Document section -
--*--
November 06, 2002
Whom shall we name this award after?

Dangling prepositions be damned. In Andrew Sullivan style, I think we're going to need an award for this here. It's an election analysis in the serious right-wing (by Dutch standards) NRC Handelsblad paper. Under the headline "George Bush is Finally Elected," their US correspondent Marc Chavannes starts off by saying that Bush finally got elected with a real majority, pointing out that he only won because of the Supreme Court ruling in 2000 and had half a million fewer votes than Al Gore. The analysis then goes on to explain how the Republicans will now be in charge of the committees in the Senate, and how that will help Bush. Then analysis really goes off the deep end. He claims it could be a pyrrhic victory, because he spent so much time fighting against moderate Democrats like Carnahan (MO), Cleland (GA) and Johnson (SD). These are the Democrats Bush could do business with, he goes on, and by alienating that kind of Democrat he risks provoking a harder and more coherent Democratic opposition. I suppose neo-Marxist class warfare Gore-style probably is harder and more coherent. It's also a vote loser, but that seems not to register.

The truly amazing part comes at the end. I'll translate it for you.

But for another reason it's only the question whether this victory is as remarkable as is claimed. The most often heard reaction in the American media last night was that the Republican victory was unique because the president's party usually loses. This was the second time in one hundred years that this happened. [sic]. In 1998 the Democrats pulled it off.

According to Nelson Polsby, the veteran Congress-watcher and professor of political science at Berkeley University this analysis is incorrect. "Who won the 2000 elections?" he asks rhetorically. "Exactly, the Democrat Al Gore. His party lost slightly this year. It's the normal setback for the party that really gave it its all last time around." In this reading of the results of mid-term elections the historical trend has not been broken at all."
--*--
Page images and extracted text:
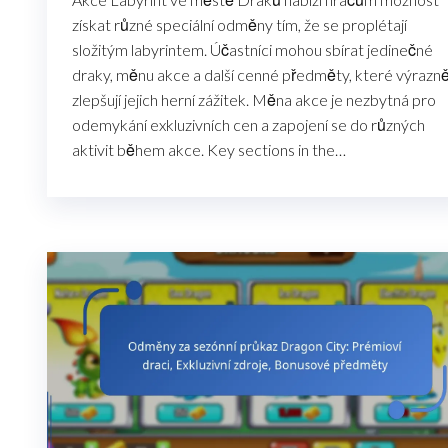
získat různé speciální odměny tím, že se proplétají
složitým labyrintem. Účastníci mohou sbírat jedinečné
draky, měnu akce a další cenné předměty, které výrazn
zlepšují jejich herní zážitek. Měna akce je nezbytná pro
odemykání exkluzivních cen a zapojení se do různých
aktivit během akce. Key sections in the…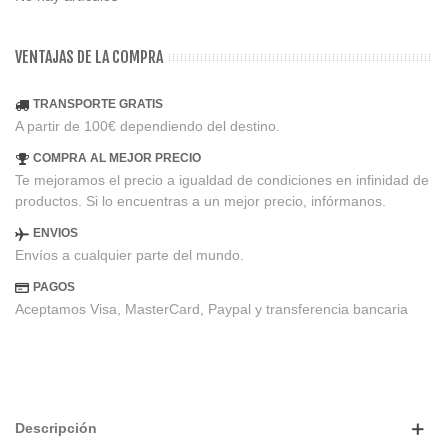
VENTAJAS DE LA COMPRA
TRANSPORTE GRATIS
A partir de 100€ dependiendo del destino.
COMPRA AL MEJOR PRECIO
Te mejoramos el precio a igualdad de condiciones en infinidad de
productos. Si lo encuentras a un mejor precio, infórmanos.
ENVIOS
Envíos a cualquier parte del mundo.
PAGOS
Aceptamos Visa, MasterCard, Paypal y transferencia bancaria
Descripción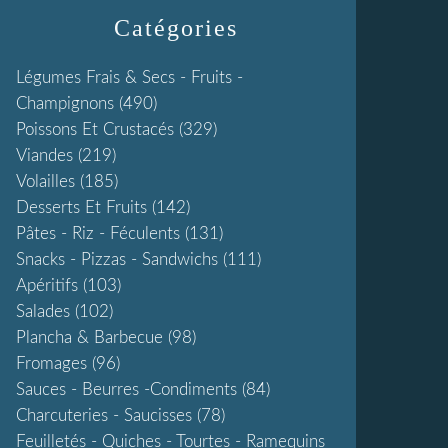
Catégories
Légumes Frais & Secs - Fruits -
Champignons
(490)
Poissons Et Crustacés
(329)
Viandes
(219)
Volailles
(185)
Desserts Et Fruits
(142)
Pâtes - Riz - Féculents
(131)
Snacks - Pizzas - Sandwichs
(111)
Apéritifs
(103)
Salades
(102)
Plancha & Barbecue
(98)
Fromages
(96)
Sauces - Beurres -condiments
(84)
Charcuteries - Saucisses
(78)
Feuilletés - Quiches - Tourtes - Ramequins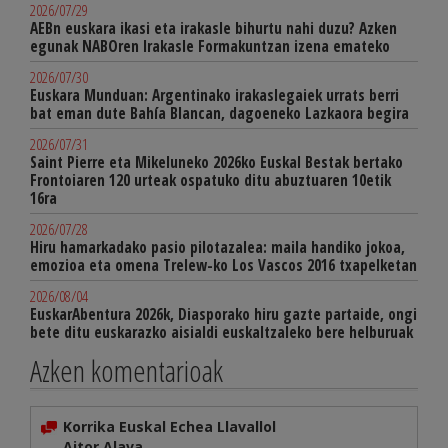
2026/07/29
AEBn euskara ikasi eta irakasle bihurtu nahi duzu? Azken
egunak NABOren Irakasle Formakuntzan izena emateko
2026/07/30
Euskara Munduan: Argentinako irakaslegaiek urrats berri
bat eman dute Bahía Blancan, dagoeneko Lazkaora begira
2026/07/31
Saint Pierre eta Mikeluneko 2026ko Euskal Bestak bertako
Frontoiaren 120 urteak ospatuko ditu abuztuaren 10etik
16ra
2026/07/28
Hiru hamarkadako pasio pilotazalea: maila handiko jokoa,
emozioa eta omena Trelew-ko Los Vascos 2016 txapelketan
2026/08/04
EuskarAbentura 2026k, Diasporako hiru gazte partaide, ongi
bete ditu euskarazko aisialdi euskaltzaleko bere helburuak
Azken komentarioak
Korrika Euskal Echea Llavallol
Aitor Alava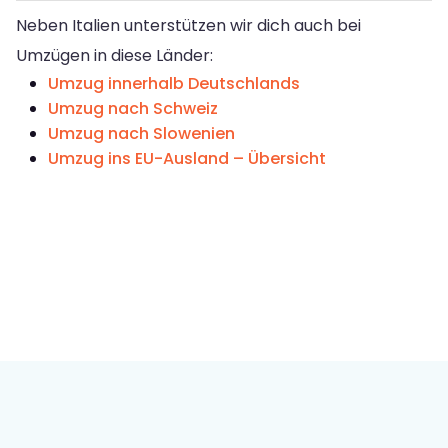
Neben Italien unterstützen wir dich auch bei
Umzügen in diese Länder:
Umzug innerhalb Deutschlands
Umzug nach Schweiz
Umzug nach Slowenien
Umzug ins EU-Ausland – Übersicht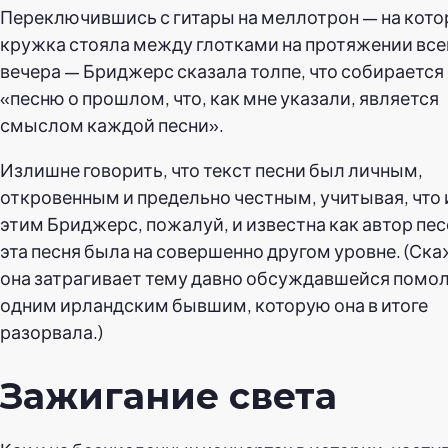
Переключившись с гитары на меллотрон — на кото
кружка стояла между глотками на протяжении все
вечера — Бриджерс сказала толпе, что собирается
«песню о прошлом, что, как мне указали, является
смыслом каждой песни».
Излишне говорить, что текст песни был личным,
откровенным и предельно честным, учитывая, что
этим Бриджерс, пожалуй, и известна как автор пес
эта песня была на совершенно другом уровне. (Ска
она затрагивает тему давно обсуждавшейся помол
одним ирландским бывшим, которую она в итоге
разорвала.)
Зажигание света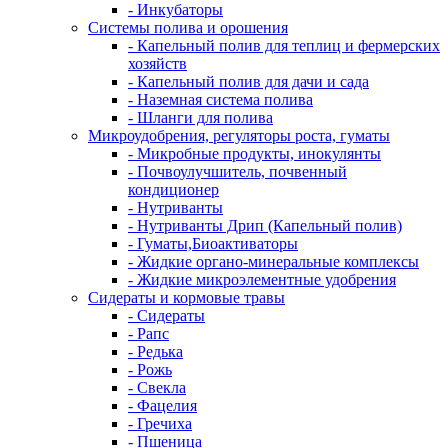
- Инкубаторы
Системы полива и орошения
- Капельный полив для теплиц и фермерских
хозяйств
- Капельный полив для дачи и сада
- Наземная система полива
- Шланги для полива
Микроудобрения, регуляторы роста, гуматы
- Микробные продукты, инокулянты
- Почвоулучшитель, почвенный
кондиционер
- Нутриванты
- Нутриванты Дрип (Капельный полив)
- Гуматы,Биоактиваторы
- Жидкие органо-минеральные комплексы
- Жидкие микроэлементные удобрения
Сидераты и кормовые травы
- Сидераты
- Рапс
- Редька
- Рожь
- Свекла
- Фацелия
- Гречиха
- Пшеница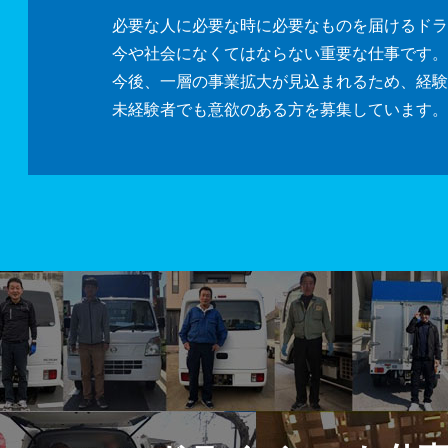
必要な人に必要な時に必要なものを届けるドラ
​​​​​​​今や社会になくてはならない重要な仕事です。
今後、一層の事業拡大が見込まれるため、経験
未経験者でも意欲のある方を募集しています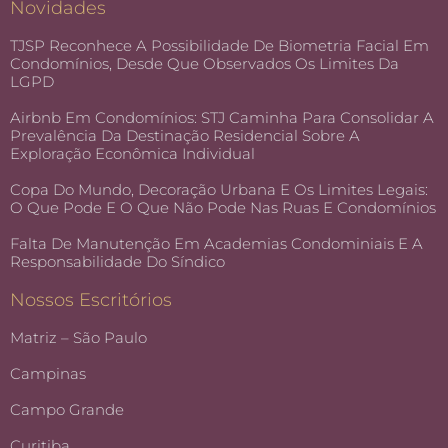
Novidades
TJSP Reconhece A Possibilidade De Biometria Facial Em
Condomínios, Desde Que Observados Os Limites Da
LGPD
Airbnb Em Condomínios: STJ Caminha Para Consolidar A
Prevalência Da Destinação Residencial Sobre A
Exploração Econômica Individual
Copa Do Mundo, Decoração Urbana E Os Limites Legais:
O Que Pode E O Que Não Pode Nas Ruas E Condomínios
Falta De Manutenção Em Academias Condominiais E A
Responsabilidade Do Síndico
Nossos Escritórios
Matriz – São Paulo
Campinas
Campo Grande
Curitiba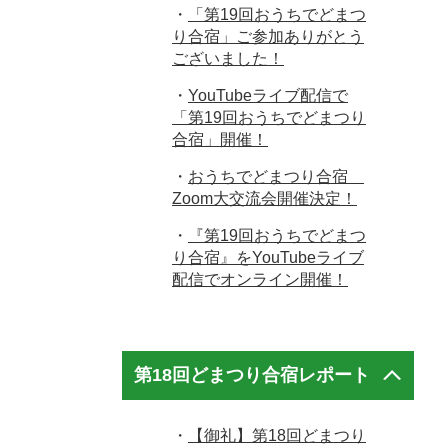
・
「第19回おうちでどまつ
り合宿」ご参加ありがとう
ございました！
・
YouTubeライブ配信で
「第19回おうちでどまつり
合宿」開催！
・
おうちでどまつり合宿
Zoom大交流会開催決定！
・
『第19回おうちでどまつ
り合宿』をYouTubeライブ
配信でオンライン開催！
第18回どまつり合宿レポート
・
【御礼】第18回どまつり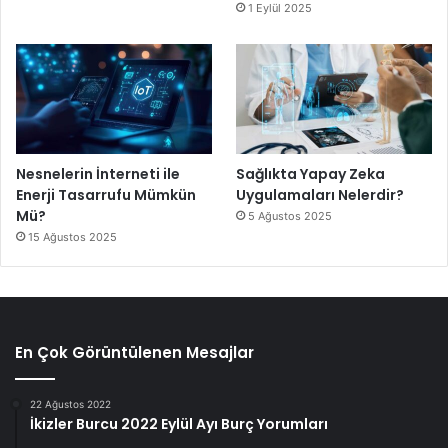
1 Eylül 2025
Nesnelerin İnterneti ile
Sağlıkta Yapay Zeka
Enerji Tasarrufu Mümkün
Uygulamaları Nelerdir?
Mü?
5 Ağustos 2025
15 Ağustos 2025
En Çok Görüntülenen Mesajlar
22 Ağustos 2022
İkizler Burcu 2022 Eylül Ayı Burç Yorumları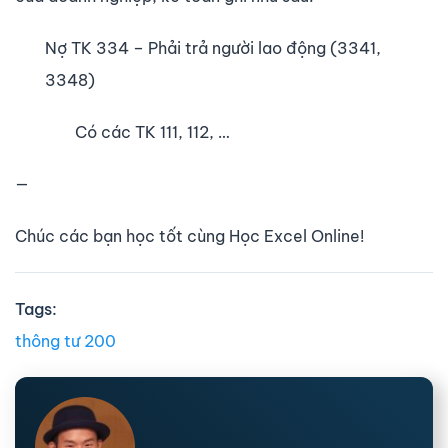
Nợ TK 334 – Phải trả người lao động (3341,
3348)
Có các TK 111, 112, …
—
Chúc các bạn học tốt cùng Học Excel Online!
Tags:
thông tư 200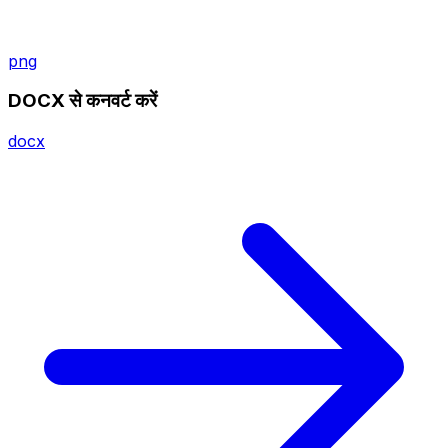
png
DOCX से कनवर्ट करें
docx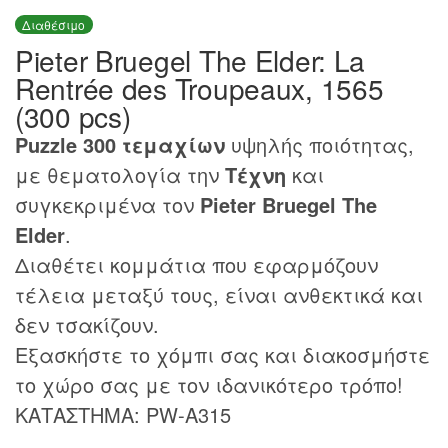
Διαθέσιμο
Pieter Bruegel The Elder: La
Rentrée des Troupeaux, 1565
(300 pcs)
Puzzle 300 τεμαχίων
υψηλής ποιότητας,
με θεματολογία την
Τέχνη
και
συγκεκριμένα τον
Pieter Bruegel The
Elder
.
Διαθέτει κομμάτια που εφαρμόζουν
τέλεια μεταξύ τους, είναι ανθεκτικά και
δεν τσακίζουν.
Εξασκήστε το χόμπι σας και διακοσμήστε
το χώρο σας με τον ιδανικότερο τρόπο!
ΚΑΤΑΣΤΗΜΑ: PW-A315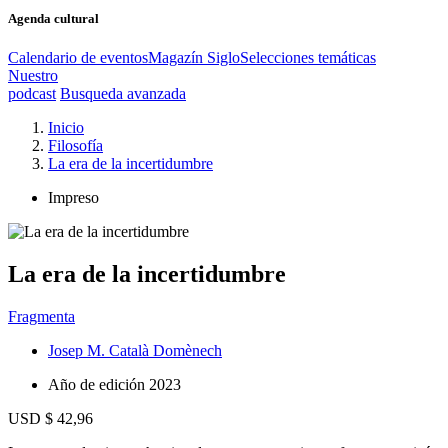
Agenda cultural
Calendario de eventos
Magazín Siglo
Selecciones temáticas
Nuestro
podcast
Busqueda avanzada
Inicio
Filosofía
La era de la incertidumbre
Impreso
La era de la incertidumbre
Fragmenta
Josep M. Català Domènech
Año de edición
2023
USD $ 42,96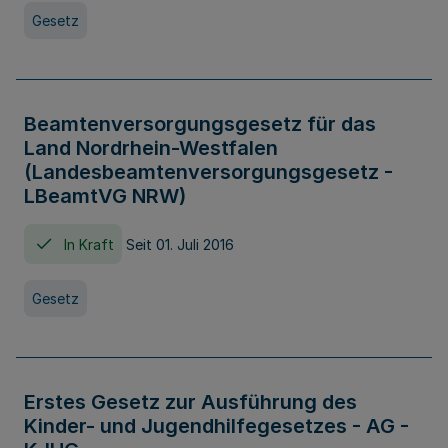
Gesetz
Beamtenversorgungsgesetz für das
Land Nordrhein-Westfalen
(Landesbeamtenversorgungsgesetz -
LBeamtVG NRW)
In Kraft
Seit 01. Juli 2016
Gesetz
Erstes Gesetz zur Ausführung des
Kinder- und Jugendhilfegesetzes - AG -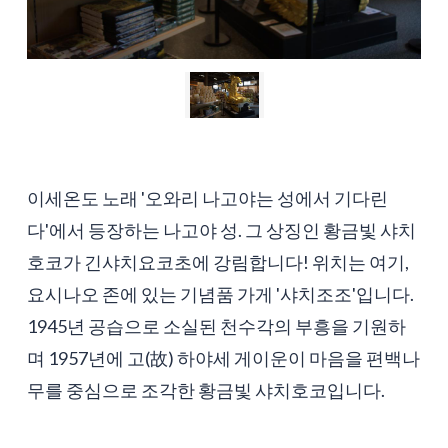
이세온도 노래 '오와리 나고야는 성에서 기다린
다'에서 등장하는 나고야 성. 그 상징인 황금빛 샤치
호코가 긴샤치요코초에 강림합니다! 위치는 여기,
요시나오 존에 있는 기념품 가게 '샤치조조'입니다.
1945년 공습으로 소실된 천수각의 부흥을 기원하
며 1957년에 고(故) 하야세 게이운이 마음을 편백나
무를 중심으로 조각한 황금빛 샤치호코입니다.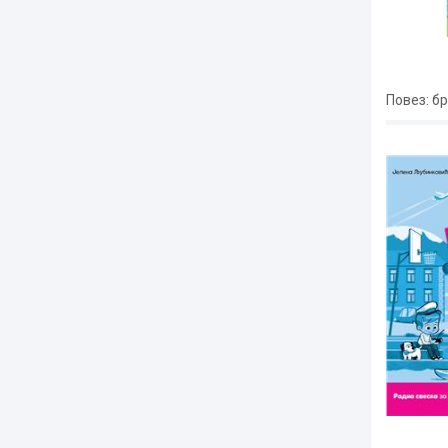
Повез
: б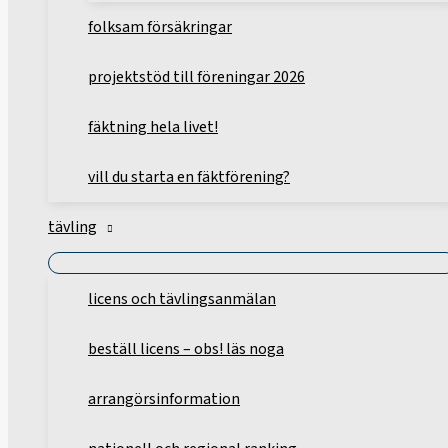
folksam försäkringar
projektstöd till föreningar 2026
fäktning hela livet!
vill du starta en fäktförening?
tävling
licens och tävlingsanmälan
beställ licens – obs! läs noga
arrangörsinformation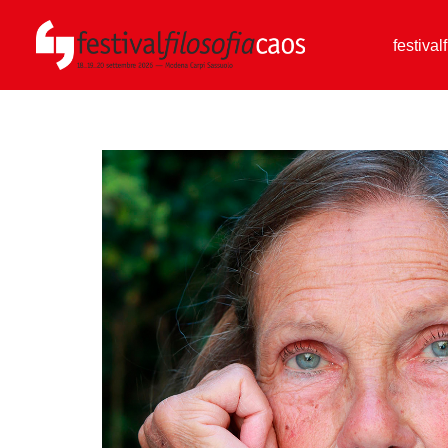
festival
--*--
Using the information -
**a)** Rewrite the paragraph in the post that begins "Dangling prepositions be damned" as a short bulleted list, keeping its main facts.
**b)** List every person the post mentions by name.

Answers provided -
**a)**
- The author says the post needs an award, in Andrew Sullivan style, for an election analysis in NRC Handelsblad, a serious right-wing paper by Dutch standards.
- Under the headline "George Bush is Finally Elected," US correspondent Marc Chavannes writes that Bush finally won with a real majority. He notes that Bush won in 2000 only because of the Supreme Court ruling and with half a million fewer votes than Al Gore.
- The analysis says Republicans will now run the Senate committees, which will help Bush.
- Chavannes calls it a possible pyrrhic victory because Bush fought moderate Democrats such as Carnahan (MO), Cleland (GA) and Johnson (SD). These are Democrats Bush could work with, and alienating them risks a harder, more coherent Democratic opposition.
- The author answers that Gore-style neo-Marxist class warfare may be harder and more coherent, but it is also a vote loser, which the analysis seems not to register.

**b)**
- Andrew Sullivan
- Marc Chavannes
- George Bush
- Al Gore
- Carnahan
- Cleland
- Johnson
- Nelson Polsby